[TEXT SECTION Boundary: Start]

Owner of Boston Cab Charged with Tax and Fraud Offenses

Department of Justice
U.S. Attorney’s Office
District of Massachusetts

FOR IMMEDIATE RELEASE
Tuesday, August 2, 2016

Owner of Boston Cab Charged with Tax and Fraud Offenses

Owner and company agree to pay $2.3 million in restitution

BOSTON – Edward J. Tutunjian, who has owned and operated Boston Cab for more than four decades, was charged today in U.S. District Court with payroll tax evasion, employing illegal aliens and with failing to pay overtime wages.

Tutunjian’s company, EJT Management, Inc., through which he operated Boston Cab, also was charged with defrauding the U.S. Department of Housing and Urban Development (HUD) by enabling EJT employees to obtain federal housing subsidies to which they were not entitled.  Both Tutunjian and EJT have signed plea agreements in which they agree to make full restitution for their crimes, totaling more than $2.3 million.

[TEXT SECTION Boundary: End]
[MATERIALS PROVIDED Boundary: Start]

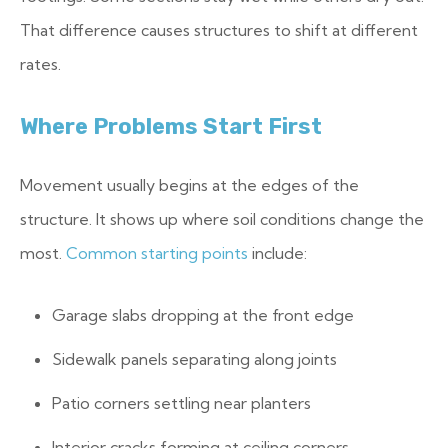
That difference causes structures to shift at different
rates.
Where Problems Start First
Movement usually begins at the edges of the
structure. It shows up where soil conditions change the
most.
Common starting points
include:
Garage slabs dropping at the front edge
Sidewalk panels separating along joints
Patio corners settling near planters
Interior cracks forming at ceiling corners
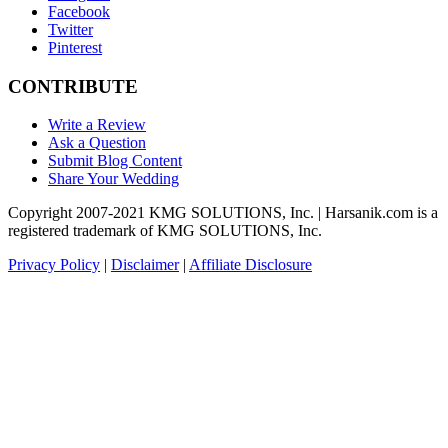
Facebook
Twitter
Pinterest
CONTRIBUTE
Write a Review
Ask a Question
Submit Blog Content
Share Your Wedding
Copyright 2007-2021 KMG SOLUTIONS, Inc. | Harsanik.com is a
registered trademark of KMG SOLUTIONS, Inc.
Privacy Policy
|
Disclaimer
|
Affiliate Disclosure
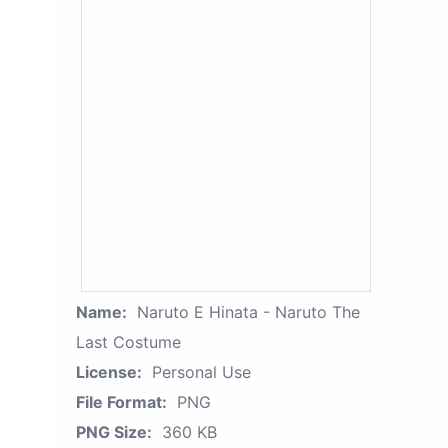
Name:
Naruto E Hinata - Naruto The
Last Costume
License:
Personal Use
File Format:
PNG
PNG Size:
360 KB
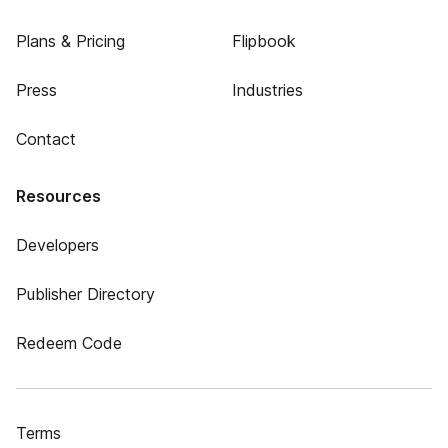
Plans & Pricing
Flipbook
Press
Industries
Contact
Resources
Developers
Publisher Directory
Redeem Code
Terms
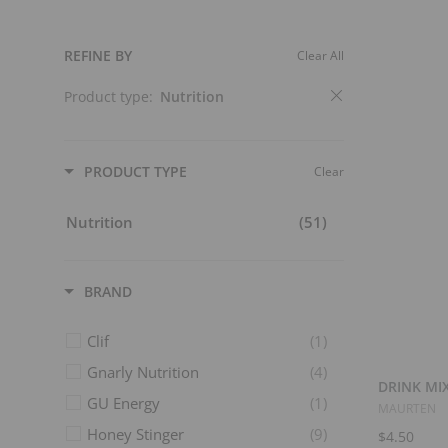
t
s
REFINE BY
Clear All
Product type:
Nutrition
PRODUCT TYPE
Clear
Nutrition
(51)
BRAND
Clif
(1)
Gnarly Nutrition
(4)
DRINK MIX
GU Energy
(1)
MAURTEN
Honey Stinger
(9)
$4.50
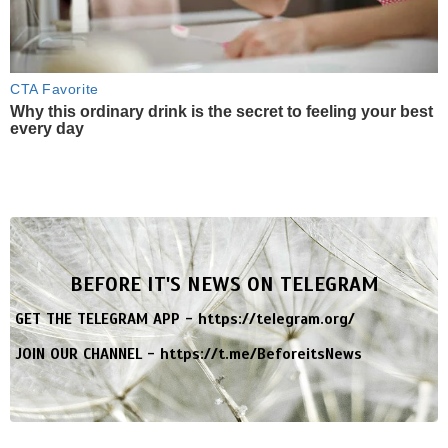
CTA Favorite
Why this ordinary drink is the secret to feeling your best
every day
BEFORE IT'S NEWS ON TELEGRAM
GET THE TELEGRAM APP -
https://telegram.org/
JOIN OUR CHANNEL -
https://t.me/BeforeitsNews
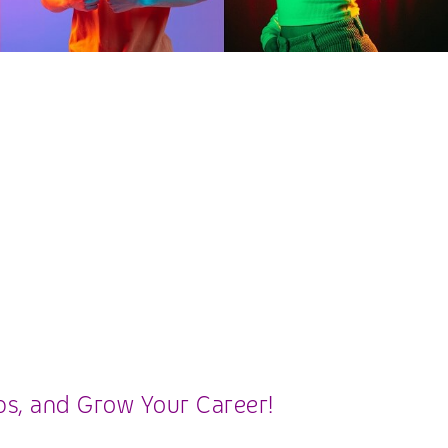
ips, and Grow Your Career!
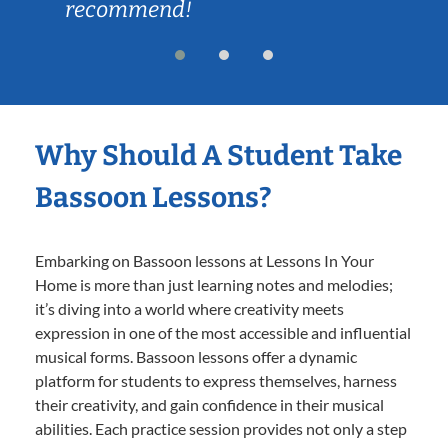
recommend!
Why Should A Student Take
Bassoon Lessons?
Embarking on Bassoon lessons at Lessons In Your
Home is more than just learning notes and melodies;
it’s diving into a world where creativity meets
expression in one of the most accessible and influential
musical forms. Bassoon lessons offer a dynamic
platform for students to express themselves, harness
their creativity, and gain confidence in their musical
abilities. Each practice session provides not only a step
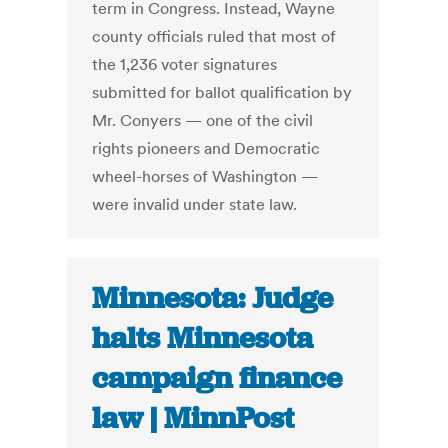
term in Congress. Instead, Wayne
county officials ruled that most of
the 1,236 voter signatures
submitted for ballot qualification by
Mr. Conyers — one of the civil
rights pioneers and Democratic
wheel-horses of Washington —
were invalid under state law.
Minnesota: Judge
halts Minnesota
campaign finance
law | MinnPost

[MATERIALS PROVIDED Boundary: End]

### [WHAT TO DO]
A) Answer these questions from the Boston Cab press release, one per line:
(i) For how long has Edward J. Tutunjian owned and operated Boston Cab?
(ii) Through which company did he operate Boston Cab?
(iii) What is the total restitution that Tutunjian and the company agreed to pay?
B) Report every line of the listing that contains the string "corners", treating uppercase and lowercase as different.
The press release and the listing have no connection to each other.

### [RESPONSES BY TASK]
A)
(i) More than four decades.
(ii) EJT Management, Inc.
(iii) More than $2.3 million.

B)
Patio corners settling near planters
Interior cracks forming at ceiling corners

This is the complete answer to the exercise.